This is a simple proof-of-concept for a parallel file system interface. Basically, it takes a file, breaks it into pieces, stores those pieces across the system using multiple processes, and then can put it back together later. It's built for basic concurrency and not losing data (mostly). We built the simple stuff: put, get, and delete.
If you need to move big files fast, this is where you start.
We use Python's built-in tools to handle the heavy lifting. The core principle is "divide and conquer."
- File Partitioning: When you run
put, the file gets split into fixed-size chunks (parts). - Parallel Processing: We use a multiprocessing pool (equal to your CPU count) to handle the parts concurrently. Each part is processed and stored independently.
- Concurrency Control: We use a threading condition (
memory_usage_lock) to enforce a Max Memory Limit and prevent the system from exploding while loading parts into memory. Threads wait their turn if memory is tight. - Data Integrity: Each file part gets a unique ID, and we track its MD5 hash during storage. If the hash doesn't match on retrieval, we know something went wrong, and we skip the bad part.

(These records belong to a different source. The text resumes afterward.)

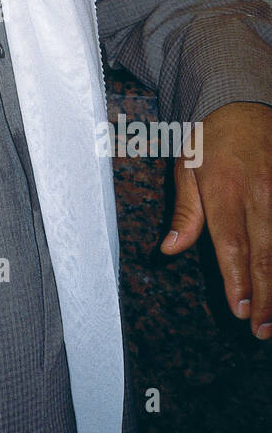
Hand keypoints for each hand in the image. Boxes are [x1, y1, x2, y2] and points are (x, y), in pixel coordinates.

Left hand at [160, 101, 271, 338]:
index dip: (237, 280)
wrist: (243, 103)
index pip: (233, 244)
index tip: (239, 310)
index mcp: (225, 191)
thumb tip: (170, 249)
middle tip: (261, 329)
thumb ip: (184, 212)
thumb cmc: (210, 140)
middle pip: (265, 254)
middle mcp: (259, 194)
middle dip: (265, 296)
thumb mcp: (186, 168)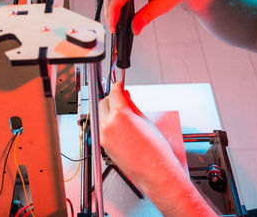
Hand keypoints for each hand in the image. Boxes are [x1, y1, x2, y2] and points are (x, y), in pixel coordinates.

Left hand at [99, 83, 216, 215]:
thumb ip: (131, 105)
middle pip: (103, 103)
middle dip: (111, 98)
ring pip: (100, 115)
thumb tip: (125, 96)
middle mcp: (108, 125)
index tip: (119, 85)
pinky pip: (102, 128)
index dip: (117, 86)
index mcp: (120, 115)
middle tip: (121, 98)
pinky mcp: (104, 145)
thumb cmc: (155, 149)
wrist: (155, 170)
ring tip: (122, 113)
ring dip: (108, 111)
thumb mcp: (145, 120)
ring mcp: (104, 136)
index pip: (114, 93)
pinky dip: (108, 123)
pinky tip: (121, 126)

We use two simple registry classes (FileRegistry and PartRegistry) to track everything, since we can't just trust the file paths alone:
- File Registry: Tracks the file name, its status, and the list of part IDs that belong to it.
- Part Registry: Tracks the location, status, and MD5 hash for every individual file part.
You interact with the system via a basic command-line loop.
| Command | Action | Notes |
|---|---|---|
put <file_path> |
Stores a file in the system. Runs in a new thread. | Breaks file into parts, processes them in parallel. |
get <file_id> |
Retrieves a file by its ID. Runs in a new thread. | Reconstructs the file from its parts in parallel. |
delete <file_id> |
Removes a file and all its parts. Runs in a new thread. | Deletes all associated parts in parallel. |
list |
Shows all files currently tracked by the system. | Prints ID, name, and current status. |
exit |
Shuts down the system and waits for all active operations to finish. | Don't forget to wait. |
put /path/to/my/big/data.file
list
get 1It's all Python. Just make sure the stuff in the import list is installed, especially process, storage.*, and loader, which are assumed to be separate files you have lying around.
os, threading, multiprocessing (Standard Python)
zlib, hashlib, uuid (Standard Python)
External: process.py, storage/fileregistry.py, storage/partregistry.py, loader.py
This project is not production-ready; it's just a sandbox to understand the parallel processing concepts. Don't use it for anything important.